- **EXERCISE AIM**
When you reach the line containing "M690,810V912L609,973L559,907Z" in the entries below, begin reproducing lines exactly, and stop once the line containing "M638,1434L683,1487L637,1526L592,1473Z" is done.

- **RECORDS PROVIDED**
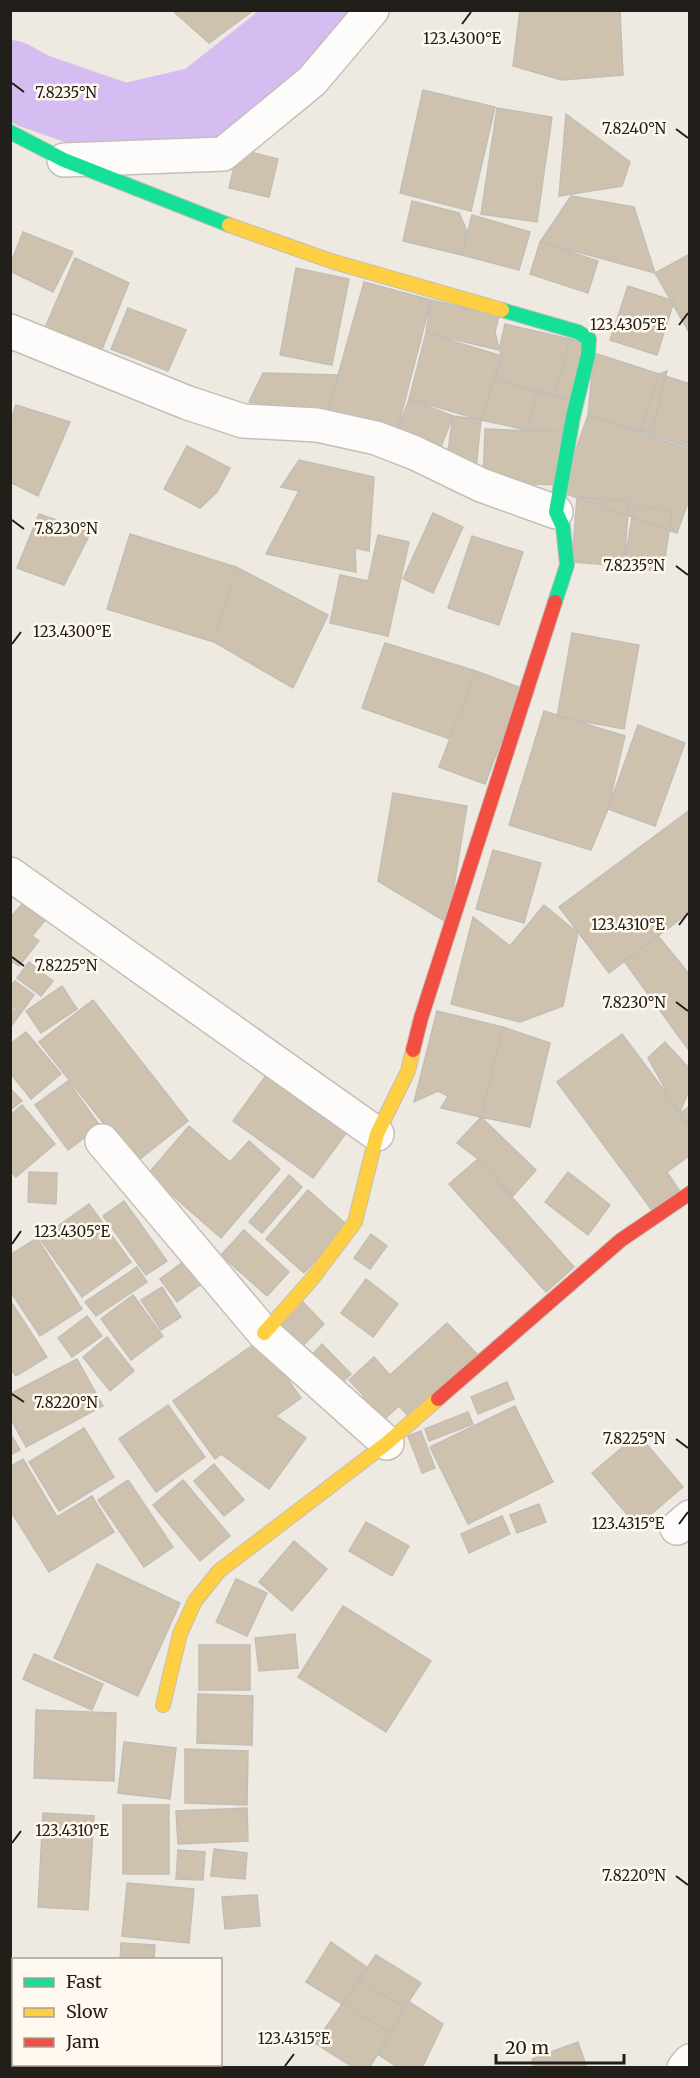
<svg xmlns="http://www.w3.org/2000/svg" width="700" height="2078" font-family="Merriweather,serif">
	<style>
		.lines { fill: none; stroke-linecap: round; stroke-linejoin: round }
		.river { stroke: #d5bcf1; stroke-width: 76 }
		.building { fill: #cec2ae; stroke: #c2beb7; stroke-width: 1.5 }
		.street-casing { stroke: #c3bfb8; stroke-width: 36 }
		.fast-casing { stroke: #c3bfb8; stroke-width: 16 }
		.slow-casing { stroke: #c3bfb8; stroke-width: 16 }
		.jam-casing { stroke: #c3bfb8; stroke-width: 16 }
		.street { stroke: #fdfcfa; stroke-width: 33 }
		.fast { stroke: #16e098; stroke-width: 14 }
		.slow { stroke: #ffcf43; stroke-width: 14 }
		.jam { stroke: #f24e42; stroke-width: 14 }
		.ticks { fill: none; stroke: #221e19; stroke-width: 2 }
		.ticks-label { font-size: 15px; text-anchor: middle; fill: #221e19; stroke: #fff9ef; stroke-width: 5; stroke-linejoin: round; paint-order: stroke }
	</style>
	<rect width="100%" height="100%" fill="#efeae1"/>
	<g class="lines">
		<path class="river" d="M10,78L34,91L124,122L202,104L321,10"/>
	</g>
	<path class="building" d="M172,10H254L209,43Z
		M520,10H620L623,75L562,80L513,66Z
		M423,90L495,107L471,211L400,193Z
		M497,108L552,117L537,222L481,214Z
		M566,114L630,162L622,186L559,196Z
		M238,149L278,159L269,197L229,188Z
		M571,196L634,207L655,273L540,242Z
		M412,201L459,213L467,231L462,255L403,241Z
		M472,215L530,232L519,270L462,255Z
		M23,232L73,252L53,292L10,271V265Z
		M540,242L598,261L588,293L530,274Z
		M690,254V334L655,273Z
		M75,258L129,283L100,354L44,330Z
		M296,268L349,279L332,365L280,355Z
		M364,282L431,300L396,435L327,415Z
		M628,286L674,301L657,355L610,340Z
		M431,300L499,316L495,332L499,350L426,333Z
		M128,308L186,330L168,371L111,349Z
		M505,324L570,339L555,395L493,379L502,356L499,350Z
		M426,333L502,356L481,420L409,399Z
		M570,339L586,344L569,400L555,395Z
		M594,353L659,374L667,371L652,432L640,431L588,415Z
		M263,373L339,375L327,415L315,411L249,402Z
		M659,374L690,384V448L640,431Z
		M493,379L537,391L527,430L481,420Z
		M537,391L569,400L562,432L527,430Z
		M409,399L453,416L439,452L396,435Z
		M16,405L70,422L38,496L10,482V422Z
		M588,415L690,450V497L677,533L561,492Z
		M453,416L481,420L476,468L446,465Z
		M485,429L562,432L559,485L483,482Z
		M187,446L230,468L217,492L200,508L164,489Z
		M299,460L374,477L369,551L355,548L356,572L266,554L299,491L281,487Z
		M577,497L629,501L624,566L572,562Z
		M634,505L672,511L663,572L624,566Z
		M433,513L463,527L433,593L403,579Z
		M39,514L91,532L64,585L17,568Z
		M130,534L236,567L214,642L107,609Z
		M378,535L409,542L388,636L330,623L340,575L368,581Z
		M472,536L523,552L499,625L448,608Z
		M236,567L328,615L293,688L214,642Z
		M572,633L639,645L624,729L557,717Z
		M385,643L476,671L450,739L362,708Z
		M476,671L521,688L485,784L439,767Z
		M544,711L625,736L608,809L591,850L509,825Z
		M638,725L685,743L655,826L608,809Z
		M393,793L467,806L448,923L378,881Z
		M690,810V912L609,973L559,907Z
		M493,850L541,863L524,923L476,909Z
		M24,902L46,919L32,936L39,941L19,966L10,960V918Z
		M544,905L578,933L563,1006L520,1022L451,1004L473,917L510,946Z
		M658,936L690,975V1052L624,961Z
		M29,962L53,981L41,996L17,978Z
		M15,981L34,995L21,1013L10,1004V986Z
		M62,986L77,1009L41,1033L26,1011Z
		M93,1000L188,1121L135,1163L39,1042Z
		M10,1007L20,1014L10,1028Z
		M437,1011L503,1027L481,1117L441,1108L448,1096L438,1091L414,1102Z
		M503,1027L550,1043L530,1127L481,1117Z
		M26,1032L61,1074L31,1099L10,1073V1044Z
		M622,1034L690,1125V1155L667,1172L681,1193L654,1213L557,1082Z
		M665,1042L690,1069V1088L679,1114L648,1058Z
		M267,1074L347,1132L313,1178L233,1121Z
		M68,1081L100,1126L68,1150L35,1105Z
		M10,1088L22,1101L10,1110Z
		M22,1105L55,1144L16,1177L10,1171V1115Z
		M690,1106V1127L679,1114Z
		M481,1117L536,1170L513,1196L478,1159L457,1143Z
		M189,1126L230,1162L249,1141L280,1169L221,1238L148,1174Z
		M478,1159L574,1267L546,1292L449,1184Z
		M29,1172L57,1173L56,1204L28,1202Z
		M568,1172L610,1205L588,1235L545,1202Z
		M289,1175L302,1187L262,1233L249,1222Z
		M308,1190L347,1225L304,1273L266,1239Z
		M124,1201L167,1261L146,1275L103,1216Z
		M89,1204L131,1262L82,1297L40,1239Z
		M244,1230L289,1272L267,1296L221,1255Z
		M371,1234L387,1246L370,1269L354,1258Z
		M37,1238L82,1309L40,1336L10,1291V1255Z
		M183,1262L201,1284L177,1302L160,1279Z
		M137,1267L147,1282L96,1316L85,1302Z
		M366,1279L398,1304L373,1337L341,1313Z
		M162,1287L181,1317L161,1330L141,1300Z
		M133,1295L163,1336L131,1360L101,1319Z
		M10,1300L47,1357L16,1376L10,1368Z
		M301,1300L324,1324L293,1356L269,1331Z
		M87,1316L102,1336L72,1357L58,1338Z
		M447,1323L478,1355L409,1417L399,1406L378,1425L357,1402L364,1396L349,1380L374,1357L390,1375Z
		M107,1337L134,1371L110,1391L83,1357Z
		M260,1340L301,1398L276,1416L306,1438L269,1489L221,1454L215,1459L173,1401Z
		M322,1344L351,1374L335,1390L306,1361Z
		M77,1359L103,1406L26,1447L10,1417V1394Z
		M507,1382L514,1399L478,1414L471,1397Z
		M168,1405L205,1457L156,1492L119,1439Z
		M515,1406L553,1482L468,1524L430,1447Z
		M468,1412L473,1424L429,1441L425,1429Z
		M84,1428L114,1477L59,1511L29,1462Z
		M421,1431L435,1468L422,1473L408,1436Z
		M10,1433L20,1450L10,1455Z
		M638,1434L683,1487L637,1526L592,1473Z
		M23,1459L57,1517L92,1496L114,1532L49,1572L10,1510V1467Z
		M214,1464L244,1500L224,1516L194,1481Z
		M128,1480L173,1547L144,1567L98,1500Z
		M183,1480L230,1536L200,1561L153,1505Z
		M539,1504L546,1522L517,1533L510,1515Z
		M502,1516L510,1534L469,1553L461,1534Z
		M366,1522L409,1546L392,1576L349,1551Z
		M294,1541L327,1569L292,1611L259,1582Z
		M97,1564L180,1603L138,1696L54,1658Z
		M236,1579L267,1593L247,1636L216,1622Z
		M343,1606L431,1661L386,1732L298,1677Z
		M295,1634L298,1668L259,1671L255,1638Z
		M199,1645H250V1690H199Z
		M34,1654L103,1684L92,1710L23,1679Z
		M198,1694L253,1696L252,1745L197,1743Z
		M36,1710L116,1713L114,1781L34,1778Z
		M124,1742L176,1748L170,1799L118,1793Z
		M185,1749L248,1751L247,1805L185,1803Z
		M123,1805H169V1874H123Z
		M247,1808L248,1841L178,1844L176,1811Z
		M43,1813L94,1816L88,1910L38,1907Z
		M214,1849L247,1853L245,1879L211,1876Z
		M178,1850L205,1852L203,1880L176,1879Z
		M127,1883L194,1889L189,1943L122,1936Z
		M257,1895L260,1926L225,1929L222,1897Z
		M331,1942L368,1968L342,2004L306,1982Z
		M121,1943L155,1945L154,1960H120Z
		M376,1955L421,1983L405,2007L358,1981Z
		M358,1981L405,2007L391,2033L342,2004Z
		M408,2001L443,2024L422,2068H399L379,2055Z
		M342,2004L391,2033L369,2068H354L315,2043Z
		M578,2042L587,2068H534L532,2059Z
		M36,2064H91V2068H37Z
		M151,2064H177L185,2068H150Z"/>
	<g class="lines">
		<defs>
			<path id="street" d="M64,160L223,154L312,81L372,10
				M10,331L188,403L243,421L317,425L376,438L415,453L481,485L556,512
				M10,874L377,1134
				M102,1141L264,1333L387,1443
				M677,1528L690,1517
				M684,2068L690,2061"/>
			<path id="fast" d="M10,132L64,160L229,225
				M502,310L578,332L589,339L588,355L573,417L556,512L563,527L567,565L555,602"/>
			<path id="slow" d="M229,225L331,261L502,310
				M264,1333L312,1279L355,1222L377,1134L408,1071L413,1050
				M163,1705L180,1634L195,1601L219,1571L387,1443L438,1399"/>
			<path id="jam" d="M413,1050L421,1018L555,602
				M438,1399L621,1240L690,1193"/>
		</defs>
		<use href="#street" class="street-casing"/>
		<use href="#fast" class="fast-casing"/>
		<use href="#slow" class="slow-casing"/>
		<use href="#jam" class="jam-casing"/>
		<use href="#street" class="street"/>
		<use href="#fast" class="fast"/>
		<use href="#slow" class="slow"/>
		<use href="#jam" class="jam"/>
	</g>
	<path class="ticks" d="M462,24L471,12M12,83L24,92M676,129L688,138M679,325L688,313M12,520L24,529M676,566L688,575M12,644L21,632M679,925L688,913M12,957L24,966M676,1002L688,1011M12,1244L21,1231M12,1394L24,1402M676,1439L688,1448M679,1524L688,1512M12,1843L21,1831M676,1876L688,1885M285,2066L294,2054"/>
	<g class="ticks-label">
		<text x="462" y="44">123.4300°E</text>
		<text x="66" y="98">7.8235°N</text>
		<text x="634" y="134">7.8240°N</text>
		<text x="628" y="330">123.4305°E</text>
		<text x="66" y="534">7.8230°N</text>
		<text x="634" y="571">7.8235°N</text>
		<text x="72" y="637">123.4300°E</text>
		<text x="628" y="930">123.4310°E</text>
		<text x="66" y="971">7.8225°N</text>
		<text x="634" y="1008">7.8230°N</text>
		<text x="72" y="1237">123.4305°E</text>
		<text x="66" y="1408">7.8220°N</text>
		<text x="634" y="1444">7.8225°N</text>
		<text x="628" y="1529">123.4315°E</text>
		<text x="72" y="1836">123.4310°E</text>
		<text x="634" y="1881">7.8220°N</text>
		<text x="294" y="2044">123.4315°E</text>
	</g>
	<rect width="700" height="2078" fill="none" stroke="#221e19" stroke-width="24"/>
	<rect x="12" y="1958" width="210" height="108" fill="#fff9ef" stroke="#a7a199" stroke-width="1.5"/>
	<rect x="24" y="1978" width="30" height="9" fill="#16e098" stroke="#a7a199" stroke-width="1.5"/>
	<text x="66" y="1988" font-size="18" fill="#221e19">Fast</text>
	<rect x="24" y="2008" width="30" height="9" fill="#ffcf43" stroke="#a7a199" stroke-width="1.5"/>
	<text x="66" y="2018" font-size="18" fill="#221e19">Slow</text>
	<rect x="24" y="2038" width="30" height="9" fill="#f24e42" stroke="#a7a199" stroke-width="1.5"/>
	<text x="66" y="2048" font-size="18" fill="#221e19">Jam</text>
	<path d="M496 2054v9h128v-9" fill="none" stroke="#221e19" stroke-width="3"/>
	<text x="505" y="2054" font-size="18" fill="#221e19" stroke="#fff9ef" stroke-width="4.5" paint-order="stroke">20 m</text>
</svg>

---

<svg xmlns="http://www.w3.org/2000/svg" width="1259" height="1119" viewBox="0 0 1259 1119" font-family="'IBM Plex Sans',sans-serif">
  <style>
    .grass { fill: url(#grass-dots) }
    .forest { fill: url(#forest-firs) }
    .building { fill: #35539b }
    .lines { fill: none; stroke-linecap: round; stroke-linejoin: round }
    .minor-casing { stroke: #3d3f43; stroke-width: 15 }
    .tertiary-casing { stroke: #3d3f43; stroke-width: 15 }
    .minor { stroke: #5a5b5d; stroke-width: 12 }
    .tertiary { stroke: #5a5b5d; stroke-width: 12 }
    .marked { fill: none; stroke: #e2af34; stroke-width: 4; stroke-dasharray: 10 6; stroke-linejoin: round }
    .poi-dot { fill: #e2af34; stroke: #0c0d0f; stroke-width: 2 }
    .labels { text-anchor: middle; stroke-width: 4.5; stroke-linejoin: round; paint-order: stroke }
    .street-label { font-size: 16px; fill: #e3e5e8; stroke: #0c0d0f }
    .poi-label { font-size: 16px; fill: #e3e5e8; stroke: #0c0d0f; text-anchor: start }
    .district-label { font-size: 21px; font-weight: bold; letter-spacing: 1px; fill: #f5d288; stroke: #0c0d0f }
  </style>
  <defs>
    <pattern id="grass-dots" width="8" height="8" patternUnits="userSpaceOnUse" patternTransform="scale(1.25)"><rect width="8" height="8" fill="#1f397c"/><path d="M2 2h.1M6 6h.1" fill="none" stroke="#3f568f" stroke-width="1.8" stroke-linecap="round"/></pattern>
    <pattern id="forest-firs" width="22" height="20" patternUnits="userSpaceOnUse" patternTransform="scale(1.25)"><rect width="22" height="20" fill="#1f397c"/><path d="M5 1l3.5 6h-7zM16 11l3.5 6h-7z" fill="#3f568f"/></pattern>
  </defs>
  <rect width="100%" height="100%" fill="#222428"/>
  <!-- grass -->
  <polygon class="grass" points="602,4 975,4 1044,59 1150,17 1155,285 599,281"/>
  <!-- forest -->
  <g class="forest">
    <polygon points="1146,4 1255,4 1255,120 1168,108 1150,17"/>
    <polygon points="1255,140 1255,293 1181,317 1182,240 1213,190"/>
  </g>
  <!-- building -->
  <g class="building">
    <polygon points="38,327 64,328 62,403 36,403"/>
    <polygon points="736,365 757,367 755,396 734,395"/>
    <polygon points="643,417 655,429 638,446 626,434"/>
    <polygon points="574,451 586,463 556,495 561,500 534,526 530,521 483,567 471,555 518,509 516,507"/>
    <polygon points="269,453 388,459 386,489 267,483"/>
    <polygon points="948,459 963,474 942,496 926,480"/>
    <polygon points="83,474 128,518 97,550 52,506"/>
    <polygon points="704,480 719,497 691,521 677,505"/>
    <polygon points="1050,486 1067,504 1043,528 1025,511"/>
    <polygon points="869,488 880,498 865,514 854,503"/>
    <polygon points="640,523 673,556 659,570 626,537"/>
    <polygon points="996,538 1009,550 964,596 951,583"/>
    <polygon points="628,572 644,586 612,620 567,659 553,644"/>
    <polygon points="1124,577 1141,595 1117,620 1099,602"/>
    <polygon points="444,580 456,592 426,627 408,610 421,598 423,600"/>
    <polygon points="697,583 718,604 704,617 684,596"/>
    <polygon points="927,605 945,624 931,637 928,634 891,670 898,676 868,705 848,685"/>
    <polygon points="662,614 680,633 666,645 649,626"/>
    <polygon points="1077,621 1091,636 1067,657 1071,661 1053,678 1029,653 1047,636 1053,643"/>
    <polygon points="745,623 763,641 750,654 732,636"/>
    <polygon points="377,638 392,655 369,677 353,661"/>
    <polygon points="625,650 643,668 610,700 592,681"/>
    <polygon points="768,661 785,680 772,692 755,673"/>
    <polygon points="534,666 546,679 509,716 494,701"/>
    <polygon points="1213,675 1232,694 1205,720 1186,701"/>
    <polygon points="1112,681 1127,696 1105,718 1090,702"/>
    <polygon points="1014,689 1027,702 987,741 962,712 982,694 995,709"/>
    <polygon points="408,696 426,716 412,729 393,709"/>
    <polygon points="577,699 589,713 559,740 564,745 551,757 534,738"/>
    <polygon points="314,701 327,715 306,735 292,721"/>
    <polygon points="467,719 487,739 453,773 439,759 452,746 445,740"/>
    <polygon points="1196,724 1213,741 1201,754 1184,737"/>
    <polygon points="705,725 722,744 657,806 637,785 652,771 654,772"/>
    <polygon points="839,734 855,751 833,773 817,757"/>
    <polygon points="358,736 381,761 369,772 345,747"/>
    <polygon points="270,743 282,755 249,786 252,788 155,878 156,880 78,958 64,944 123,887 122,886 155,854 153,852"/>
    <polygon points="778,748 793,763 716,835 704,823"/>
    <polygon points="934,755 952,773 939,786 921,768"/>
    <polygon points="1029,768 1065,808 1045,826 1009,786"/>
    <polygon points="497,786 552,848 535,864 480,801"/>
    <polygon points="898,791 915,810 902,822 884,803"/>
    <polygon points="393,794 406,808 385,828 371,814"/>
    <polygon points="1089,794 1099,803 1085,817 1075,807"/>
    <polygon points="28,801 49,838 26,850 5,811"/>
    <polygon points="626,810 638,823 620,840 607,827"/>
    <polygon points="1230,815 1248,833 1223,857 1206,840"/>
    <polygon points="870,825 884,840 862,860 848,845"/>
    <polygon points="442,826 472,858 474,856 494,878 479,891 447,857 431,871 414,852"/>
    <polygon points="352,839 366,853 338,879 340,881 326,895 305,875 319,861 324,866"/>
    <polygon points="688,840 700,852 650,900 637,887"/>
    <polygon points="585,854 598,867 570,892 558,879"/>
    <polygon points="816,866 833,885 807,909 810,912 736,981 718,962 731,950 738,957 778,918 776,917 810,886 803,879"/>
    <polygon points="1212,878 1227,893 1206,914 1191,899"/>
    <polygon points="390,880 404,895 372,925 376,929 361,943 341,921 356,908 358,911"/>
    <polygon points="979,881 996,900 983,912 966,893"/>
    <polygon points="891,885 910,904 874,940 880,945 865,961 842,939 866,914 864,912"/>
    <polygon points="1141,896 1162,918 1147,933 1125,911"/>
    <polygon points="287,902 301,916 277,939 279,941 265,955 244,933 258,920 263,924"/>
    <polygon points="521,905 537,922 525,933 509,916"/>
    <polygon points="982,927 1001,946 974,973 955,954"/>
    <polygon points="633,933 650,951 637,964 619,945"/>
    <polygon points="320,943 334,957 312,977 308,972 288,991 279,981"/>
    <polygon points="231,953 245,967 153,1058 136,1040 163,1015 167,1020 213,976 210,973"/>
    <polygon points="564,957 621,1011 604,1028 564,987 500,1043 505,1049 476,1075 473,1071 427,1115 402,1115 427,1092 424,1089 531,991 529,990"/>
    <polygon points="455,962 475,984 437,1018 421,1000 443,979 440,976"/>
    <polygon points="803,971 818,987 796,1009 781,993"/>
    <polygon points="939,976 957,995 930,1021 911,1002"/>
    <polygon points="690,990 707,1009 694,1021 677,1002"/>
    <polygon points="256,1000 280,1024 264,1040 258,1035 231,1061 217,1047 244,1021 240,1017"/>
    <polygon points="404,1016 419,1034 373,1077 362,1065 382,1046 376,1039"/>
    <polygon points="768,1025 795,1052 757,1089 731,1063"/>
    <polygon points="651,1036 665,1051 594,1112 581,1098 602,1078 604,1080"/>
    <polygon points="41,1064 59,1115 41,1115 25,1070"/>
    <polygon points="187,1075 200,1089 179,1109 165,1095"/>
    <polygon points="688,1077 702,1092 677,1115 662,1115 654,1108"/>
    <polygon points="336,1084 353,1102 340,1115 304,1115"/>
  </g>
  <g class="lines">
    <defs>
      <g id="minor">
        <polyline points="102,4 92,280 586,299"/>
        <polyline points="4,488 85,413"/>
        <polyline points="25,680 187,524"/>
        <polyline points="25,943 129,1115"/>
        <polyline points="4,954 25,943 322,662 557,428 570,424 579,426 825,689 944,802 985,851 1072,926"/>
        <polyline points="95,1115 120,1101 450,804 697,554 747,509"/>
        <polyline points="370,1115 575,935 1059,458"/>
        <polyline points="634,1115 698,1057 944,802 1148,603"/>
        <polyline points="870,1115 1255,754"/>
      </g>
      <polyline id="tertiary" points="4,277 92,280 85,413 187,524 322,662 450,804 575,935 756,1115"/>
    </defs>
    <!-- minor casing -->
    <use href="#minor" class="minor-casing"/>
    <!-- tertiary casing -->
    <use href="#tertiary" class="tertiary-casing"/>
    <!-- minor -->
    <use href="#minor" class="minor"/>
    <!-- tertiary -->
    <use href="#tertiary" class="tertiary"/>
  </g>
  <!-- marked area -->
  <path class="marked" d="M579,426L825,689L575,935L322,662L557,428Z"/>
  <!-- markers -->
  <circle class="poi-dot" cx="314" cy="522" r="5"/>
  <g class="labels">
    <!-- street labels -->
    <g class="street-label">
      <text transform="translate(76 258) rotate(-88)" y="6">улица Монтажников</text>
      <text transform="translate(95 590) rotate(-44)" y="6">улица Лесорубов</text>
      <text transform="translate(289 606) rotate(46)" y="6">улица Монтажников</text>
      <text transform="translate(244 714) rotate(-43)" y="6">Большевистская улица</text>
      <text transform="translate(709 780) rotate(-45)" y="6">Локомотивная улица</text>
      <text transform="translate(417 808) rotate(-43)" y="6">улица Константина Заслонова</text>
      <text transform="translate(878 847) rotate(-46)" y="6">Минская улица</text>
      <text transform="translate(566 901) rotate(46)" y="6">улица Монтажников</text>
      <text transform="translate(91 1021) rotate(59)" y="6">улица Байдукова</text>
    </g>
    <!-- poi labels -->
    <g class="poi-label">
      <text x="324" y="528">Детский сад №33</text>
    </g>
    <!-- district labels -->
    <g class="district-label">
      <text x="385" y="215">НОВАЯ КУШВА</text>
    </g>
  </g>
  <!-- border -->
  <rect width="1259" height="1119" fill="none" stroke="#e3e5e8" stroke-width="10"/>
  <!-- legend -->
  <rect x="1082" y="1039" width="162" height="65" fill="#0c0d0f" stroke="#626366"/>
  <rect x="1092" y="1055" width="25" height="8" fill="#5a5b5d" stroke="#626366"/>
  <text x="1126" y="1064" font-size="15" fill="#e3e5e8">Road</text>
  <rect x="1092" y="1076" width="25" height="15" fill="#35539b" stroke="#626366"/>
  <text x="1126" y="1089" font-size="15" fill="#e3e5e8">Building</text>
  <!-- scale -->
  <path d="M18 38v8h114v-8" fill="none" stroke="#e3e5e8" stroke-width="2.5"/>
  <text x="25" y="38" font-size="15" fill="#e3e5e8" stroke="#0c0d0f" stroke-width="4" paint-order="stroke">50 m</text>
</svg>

- **THE ANSWER**
		M690,810V912L609,973L559,907Z
		M493,850L541,863L524,923L476,909Z
		M24,902L46,919L32,936L39,941L19,966L10,960V918Z
		M544,905L578,933L563,1006L520,1022L451,1004L473,917L510,946Z
		M658,936L690,975V1052L624,961Z
		M29,962L53,981L41,996L17,978Z
		M15,981L34,995L21,1013L10,1004V986Z
		M62,986L77,1009L41,1033L26,1011Z
		M93,1000L188,1121L135,1163L39,1042Z
		M10,1007L20,1014L10,1028Z
		M437,1011L503,1027L481,1117L441,1108L448,1096L438,1091L414,1102Z
		M503,1027L550,1043L530,1127L481,1117Z
		M26,1032L61,1074L31,1099L10,1073V1044Z
		M622,1034L690,1125V1155L667,1172L681,1193L654,1213L557,1082Z
		M665,1042L690,1069V1088L679,1114L648,1058Z
		M267,1074L347,1132L313,1178L233,1121Z
		M68,1081L100,1126L68,1150L35,1105Z
		M10,1088L22,1101L10,1110Z
		M22,1105L55,1144L16,1177L10,1171V1115Z
		M690,1106V1127L679,1114Z
		M481,1117L536,1170L513,1196L478,1159L457,1143Z
		M189,1126L230,1162L249,1141L280,1169L221,1238L148,1174Z
		M478,1159L574,1267L546,1292L449,1184Z
		M29,1172L57,1173L56,1204L28,1202Z
		M568,1172L610,1205L588,1235L545,1202Z
		M289,1175L302,1187L262,1233L249,1222Z
		M308,1190L347,1225L304,1273L266,1239Z
		M124,1201L167,1261L146,1275L103,1216Z
		M89,1204L131,1262L82,1297L40,1239Z
		M244,1230L289,1272L267,1296L221,1255Z
		M371,1234L387,1246L370,1269L354,1258Z
		M37,1238L82,1309L40,1336L10,1291V1255Z
		M183,1262L201,1284L177,1302L160,1279Z
		M137,1267L147,1282L96,1316L85,1302Z
		M366,1279L398,1304L373,1337L341,1313Z
		M162,1287L181,1317L161,1330L141,1300Z
		M133,1295L163,1336L131,1360L101,1319Z
		M10,1300L47,1357L16,1376L10,1368Z
		M301,1300L324,1324L293,1356L269,1331Z
		M87,1316L102,1336L72,1357L58,1338Z
		M447,1323L478,1355L409,1417L399,1406L378,1425L357,1402L364,1396L349,1380L374,1357L390,1375Z
		M107,1337L134,1371L110,1391L83,1357Z
		M260,1340L301,1398L276,1416L306,1438L269,1489L221,1454L215,1459L173,1401Z
		M322,1344L351,1374L335,1390L306,1361Z
		M77,1359L103,1406L26,1447L10,1417V1394Z
		M507,1382L514,1399L478,1414L471,1397Z
		M168,1405L205,1457L156,1492L119,1439Z
		M515,1406L553,1482L468,1524L430,1447Z
		M468,1412L473,1424L429,1441L425,1429Z
		M84,1428L114,1477L59,1511L29,1462Z
		M421,1431L435,1468L422,1473L408,1436Z
		M10,1433L20,1450L10,1455Z
		M638,1434L683,1487L637,1526L592,1473Z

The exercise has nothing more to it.